Jesus uses another parable to teach us something about the Kingdom of Heaven. In Matthew 13:45-46 he says, “The kingdom of heaven is like a merchant searching for fine pearls. When he found a pearl of great value, he went out and sold everything he had and bought it.” A popular interpretation of this parable suggests that the pearl of great value represents heaven and the only way we can obtain it is by selling everything we own. Others get a similar interpretation but suggest that Jesus is the Pearl of Great price and we can’t have him and his salvation unless we sell all we own or give everything we have to obtain it. One commentator says that the Pearl is our salvation, which is similar to saying the Pearl is heaven. He writes, “The complete surrender of all possessions is the essence of salvation. It is, ‘I give up everything. I deny myself. I offer my life, both in terms of death, if need be, and in terms of obedience in life.’” He goes on to say that we can claim this great prize as our own “…by denying ourselves, picking up our cross daily, and following Him.” In my humble opinion, this puts Christianity in the same camp as every other religion in which salvation is matter of our own efforts and our own works. I have no good news (Gospel) to share if I have to share that message.

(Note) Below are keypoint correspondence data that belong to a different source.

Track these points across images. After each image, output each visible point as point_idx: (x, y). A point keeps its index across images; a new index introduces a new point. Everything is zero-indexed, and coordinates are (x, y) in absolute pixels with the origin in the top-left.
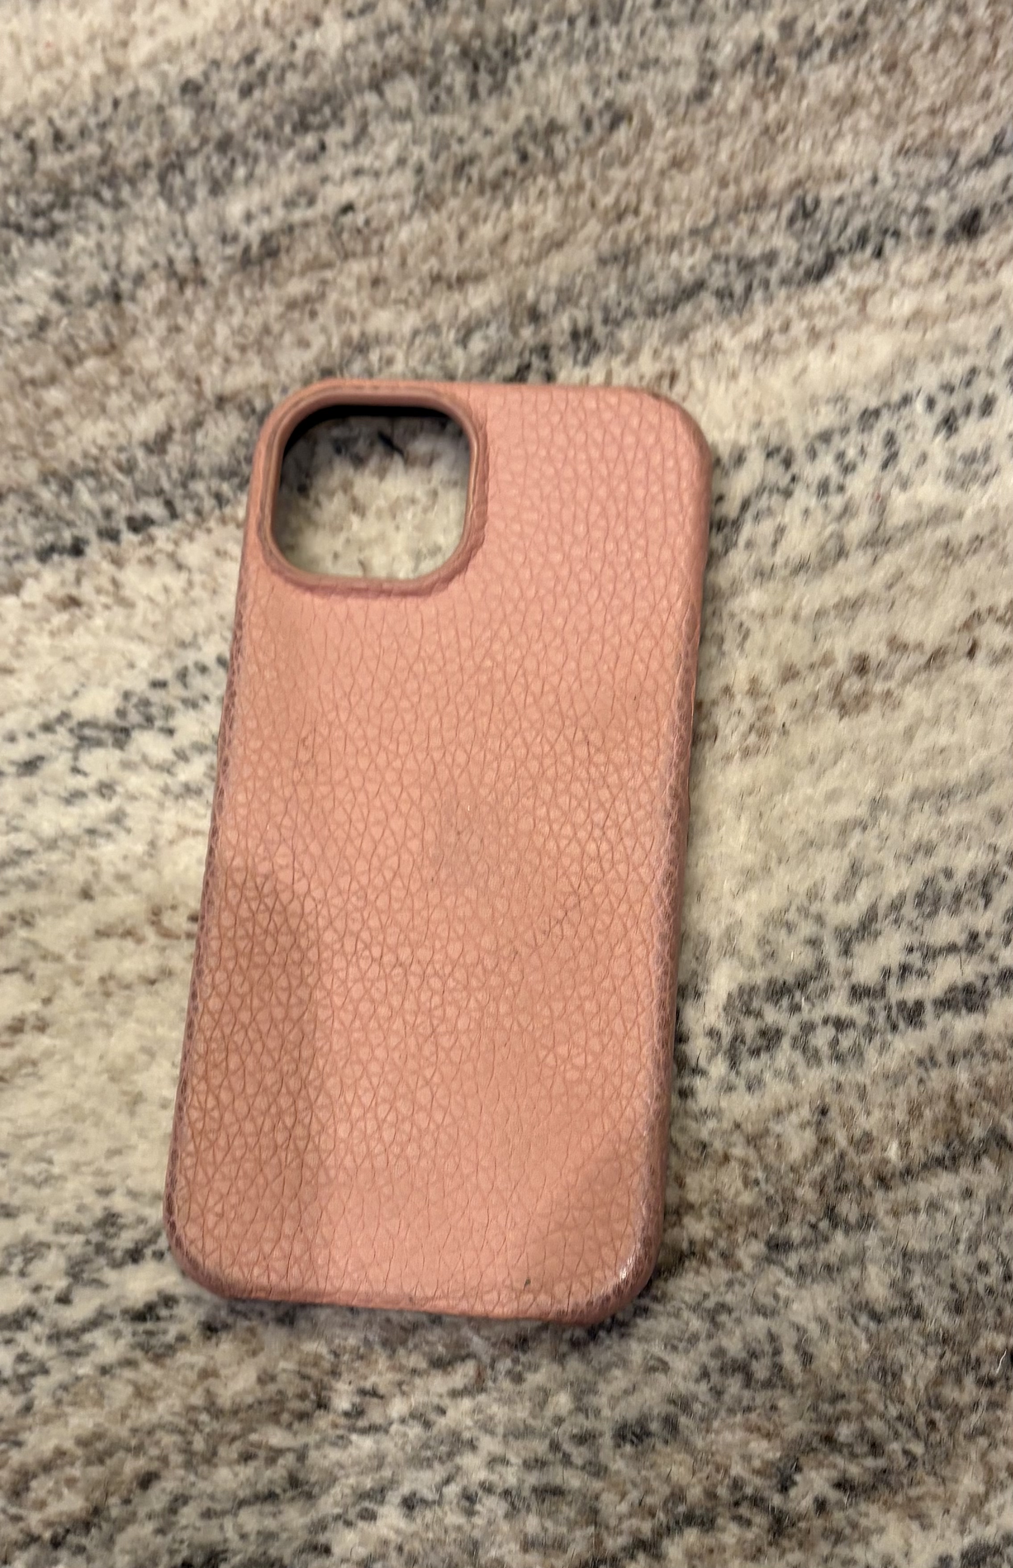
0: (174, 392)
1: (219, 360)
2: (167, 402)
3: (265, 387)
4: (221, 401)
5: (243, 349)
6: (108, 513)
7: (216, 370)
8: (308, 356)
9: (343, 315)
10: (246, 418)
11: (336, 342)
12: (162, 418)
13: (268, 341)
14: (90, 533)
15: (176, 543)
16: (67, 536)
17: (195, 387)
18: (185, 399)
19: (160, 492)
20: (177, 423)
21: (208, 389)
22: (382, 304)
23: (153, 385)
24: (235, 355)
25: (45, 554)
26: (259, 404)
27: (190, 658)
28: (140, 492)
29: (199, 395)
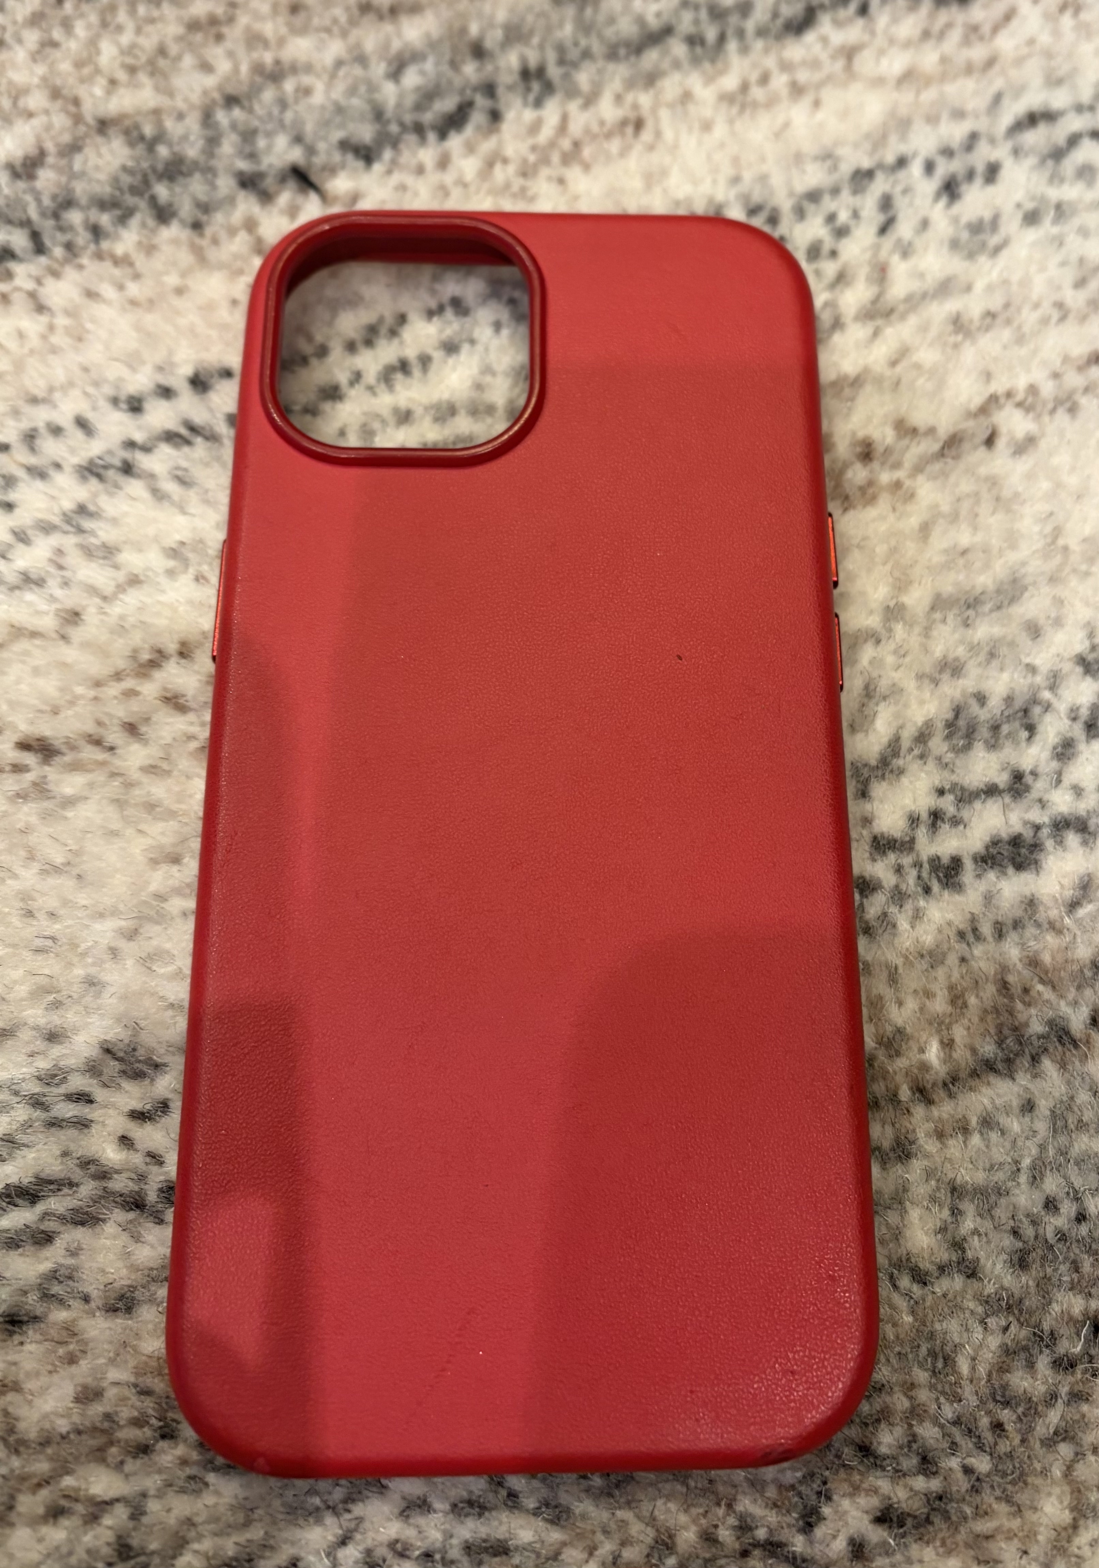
0: (47, 112)
1: (102, 81)
2: (37, 122)
3: (157, 112)
4: (103, 126)
5: (132, 70)
7: (98, 91)
8: (210, 81)
9: (255, 40)
10: (131, 144)
11: (244, 69)
12: (31, 140)
13: (162, 63)
15: (39, 281)
17: (72, 109)
18: (60, 121)
20: (51, 148)
21: (89, 109)
22: (303, 31)
23: (21, 103)
24: (122, 76)
26: (148, 130)
27: (41, 416)
29: (78, 119)
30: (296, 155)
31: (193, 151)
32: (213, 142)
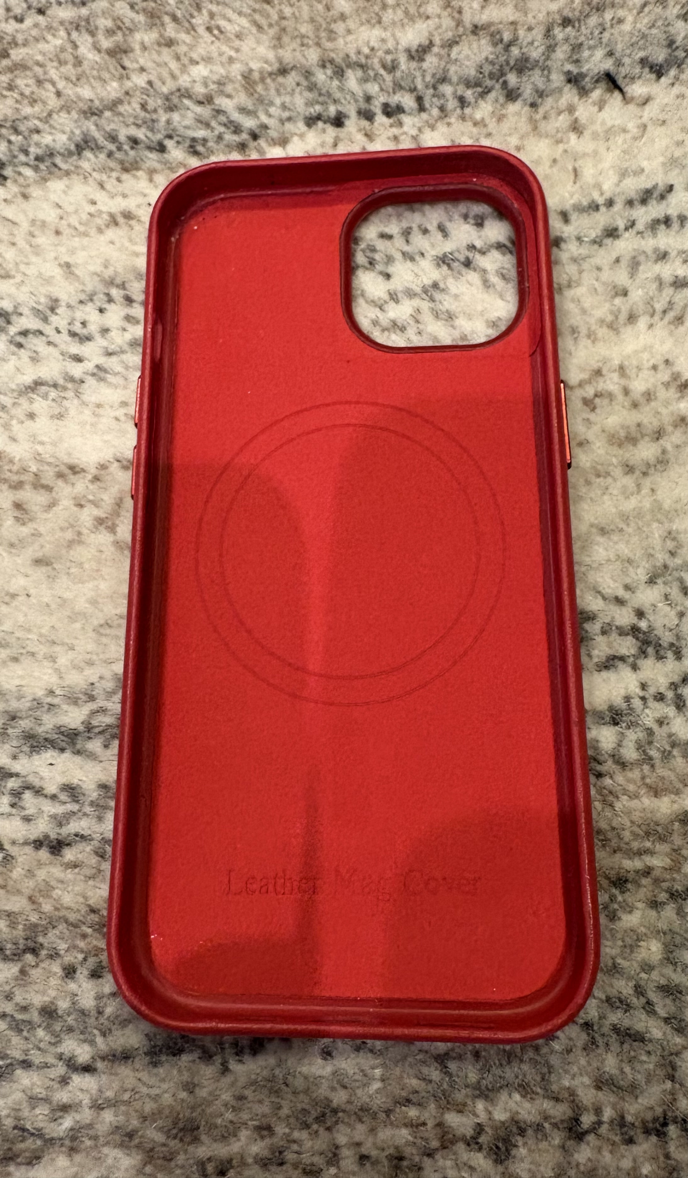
0: (439, 16)
2: (431, 23)
3: (514, 24)
4: (476, 29)
6: (368, 99)
7: (476, 5)
8: (553, 6)
10: (495, 44)
12: (426, 34)
14: (351, 110)
15: (421, 131)
16: (332, 110)
17: (456, 15)
18: (447, 22)
19: (413, 90)
20: (437, 41)
21: (467, 18)
23: (423, 9)
25: (311, 121)
26: (507, 36)
27: (415, 221)
28: (398, 87)
29: (459, 23)
30: (608, 65)
31: (535, 54)
32: (551, 48)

But, according to J. Vernon McGee, you and I are the Pearl! He writes, “The correct interpretation of this parable reveals Christ as the merchantman. He left His heavenly home and came to this earth to find a pearl of great price. He found lost sinners and died for them by shedding His precious blood. He sold all that He had to buy us and redeem us to God.” McGee quotes 2 Corinthians 8:9 here about how Jesus was “…rich, yet for your sakes became poor…” to explain Paul’s view of the Gospel as presented to the Corinthians. I think of Jesus’ own words about his mission to “seek and to save the lost.” He is the “seeker” of the souls of men who are precious in His sight. McGee then looks at the development of the pearl itself inside the sea creature. It’s a speck of dirt or sand. But the host accretes a substance that surrounds the speck over and over until it’s of great value. Jesus saw our sinful lives, an intrusion into his perfection, took them to the cross of Calvary where he accretes us with His love and coats us with His righteousness. See: McGee, J. V. (1991). Vol. 34: Thru the Bible commentary: The Gospels (Matthew 1-13) (electronic ed.) (194–196). Nashville: Thomas Nelson.

McGee looks then at the gates of heaven as described in the book of Revelation and says, “Notice the emblem on the outside of the city—the gates are made of pearls! That is no accident, friend; it is planned that way by Christ’s design. He is the merchantman “Who, when he had found one pearl of great price, went and sold all that he had, and bought it.” Thankfully, Jesus did not see us as the speck of sinful sand that we were, but as the precious pearl we would become. This is good news that can be shared and received with great joy! This great truth transforms believers through a lifelong process of spiritual growth into the perfect character of Jesus which will one day be fully realized in the Kingdom of Heaven where we will finally see Him and become like Him.